Wertpapier – Aktien & Fonds

Wertpapier

Wertpapier

Ein Wertpapier ist eine öffentliche Urkunde, die vom Grundbuchamt bei der Erzeugung einer Hypothek (Briefhypothek) und deren Eintragung ins Grundbuch ausgestellt wird.

Diese enthält die Angaben der Eintragung (beispielsweise Eigentümer, Grundstücksbezeichnung, Darlehensbedingungen, gleichstehende oder auch vorgehende Eintragungen). Der Hypothekenbrief ist bedeutsam ganz besonders für die Übertragung einer Hypothek.

Dieser Hypothekenbrief ist Rektapapier, dadurch die Übergabe und das Recht übertragbarer und legitimiert die Rechte des Hypothekenbriefs als Gläubiger der Hypothek. Eine Eintragung ins Grundbuch ist entgegen der Buchhypothek alles andere als notwendig.

Wenn ein Teil der Hypothek abgetreten, kann über den abgetretenen Teil der Hypothek in Teil-Hypothekenbrief ausgestellt werden. Die Struktur eines Hypothekenbriefs bewirkt, das ein hoher Grad der Vorantreibung des Kapitals in Grund und Boden erzielt werden kann. Aber nicht zu verwechseln mit einen Hypothekenpfandbrief.

Unterteilung der Wertpapiere

Ein Wertpapier über verbriefte Rechte, für deren Ausübung der Besitz dieser Wertpapiere erforderlich ist. Man kann die Wertpapiere nach unterschiedlichen Punkten unterteilen, so beispielsweise nach der beurkundeten Rechten:

  1. Beteiligungspapiere (Aktien)
  2. Gläubigerpapiere (Anleihe, Gläubiger)
  3. Anteilspapiere (Investmentzertifikate)
  4. Warenwertpapiere (Lagerscheine)

Unterteilung nach Übertragbarkeit

  • Inhaberpapiere: Jeder Inhaber kann das verbriefte Recht für sich geltend machen, für die Rechtsübertragung reicht bereit die Übereignung.
  • Namenspapiere (Namensaktien): Diese lassen sich in Order (übertragbar durch Indossament) und Rektapiere (übertragbar durch Rechte) unterteilen. Diesen ist die namentliche Benennung einer oder mehrere Menschen gemeinsam.

Wertpapiere sind Urkunden über die Vermögensrechte. Die Ausführung der Rechte ist an den Besitz der Urkunde gebunden. Die Wertpapiere werden, wirtschaftlich betrachtet, in Warenpapiere und Geldpapiere unterteilt.
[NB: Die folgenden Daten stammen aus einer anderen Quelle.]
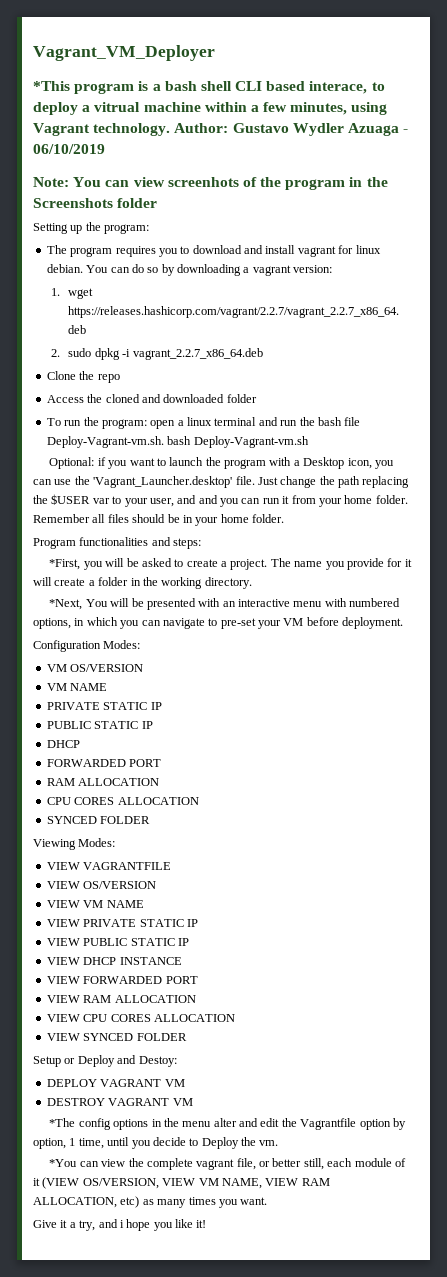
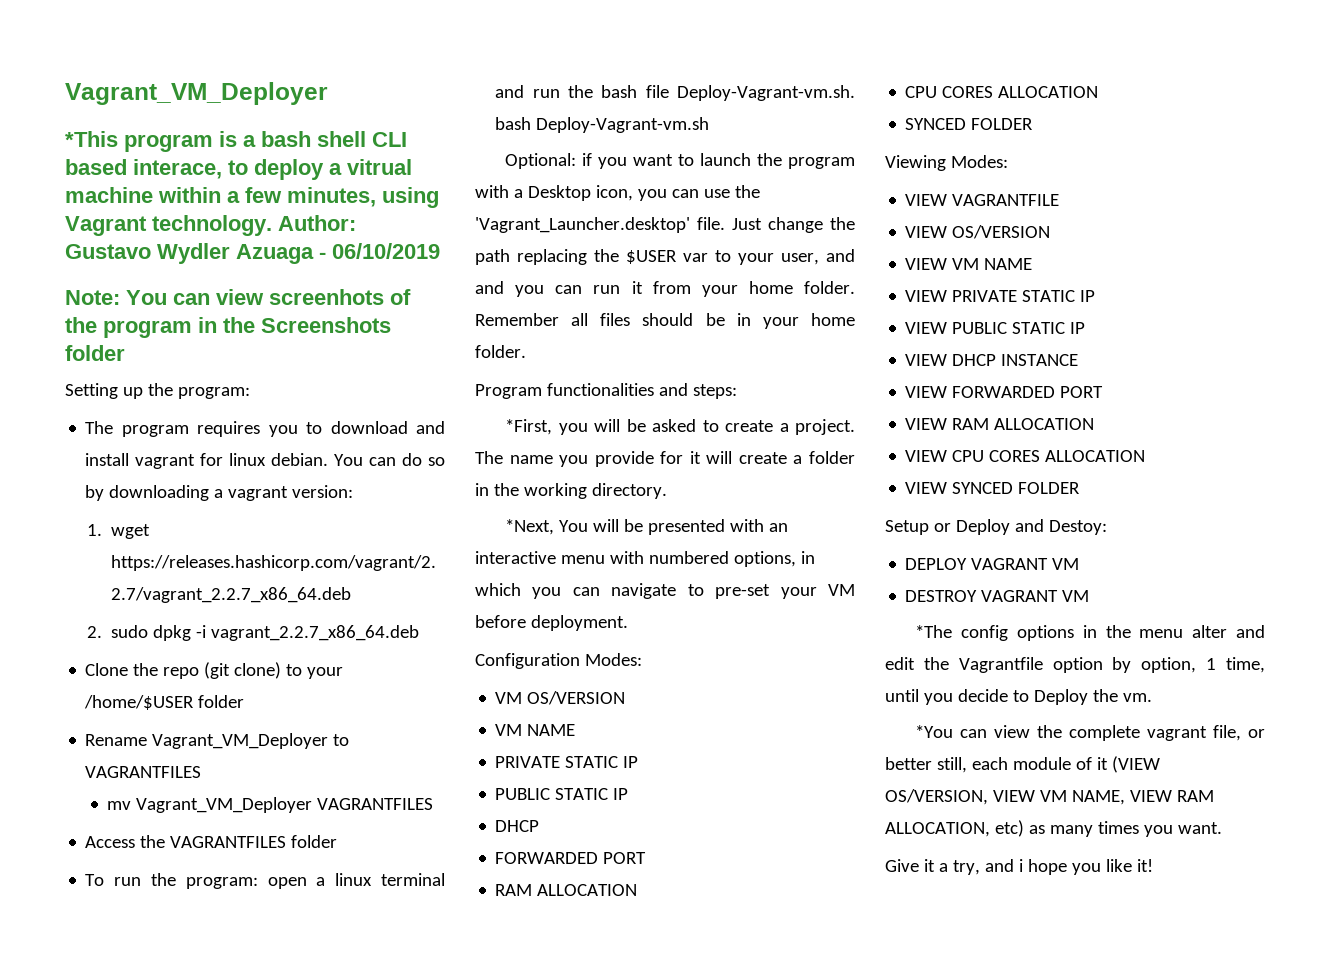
(120, 378) none -> [204,662,344,679] [84,695,245,710] [85,733,350,749] [85,766,202,778] [107,797,434,813] (git clone) to your /home/$USER folder // Rename Vagrant_VM_Deployer to VAGRANTFILES // mv Vagrant_VM_Deployer VAGRANTFILES
[105,394,225,403] cloned and downloaded -> [170,836,287,848] VAGRANTFILES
Im höheren Sinne ist ein Wertpapier: Eine Urkunde, in der ein privates Recht verbrieft ist, für dessen Geltendmachung der Besitz der Urkunde notwendig ist (Aktie, Scheck, Obligation, Kuxe, Wechsel). Nach der Person des Berechtigten lassen sich unterscheiden: Inhaberpapiere, Rektapapiere, Orderpapiere. In engeren Sinne. Wertpapiere, die für den Handel an der Wertpapierbörse in Betracht kommen, also ganz besonders Aktien und Rentenwerte.

Wertpapier Rechte

  • Forderrungsrechte Geldforderung aus Anleihe, Sparbuch
  • Beteiligungsrechte: Vermögensrechte und/oder Stimmrechte (Aktien)
  • Sachenrechte: Schuldenbrief (Eigentumsrecht an einem Grundstück)
  • Optionenrechte: Optionsschein

Unser Tipp: Wichtig ist vor dem Kauf und Verkauf von Wertpapieren, wie Fonds, Aktien oder Zertifikate benötigt man zunächst eine Depotbank, über diese man seine Wertpapiere handeln zu können. Ein Depot kann man ganz einfach bei seiner Hausbank eröffnen. Dabei sollte auf eine kostenlose Kontoführung geachtet werden. Weiterhin sollte auch auf kostengünstige Ordergebühren geachtet werden. Deshalb ist vergleichen eine ganz wichtige Sache.

Fazit: Ein Wertpapier ist eine öffentliche Urkunde, die durch eine Hypothek entsteht und durch die Eintragung im Grundbuch ausgestellt wird. Dieses Grundbuch beinhaltet den Eigentümer, Grundstücksbezeichnung und Darlehensbedingungen. Dies wird auch als Hypothekenbrief bezeichnet. Ein Wertpapier verfügt über verbriefte Rechte, die man für sich nutzen kann.

Was hältst du von Wertpapieren? Welche Vorteile siehst Du in Aktien oder auch in Fonds?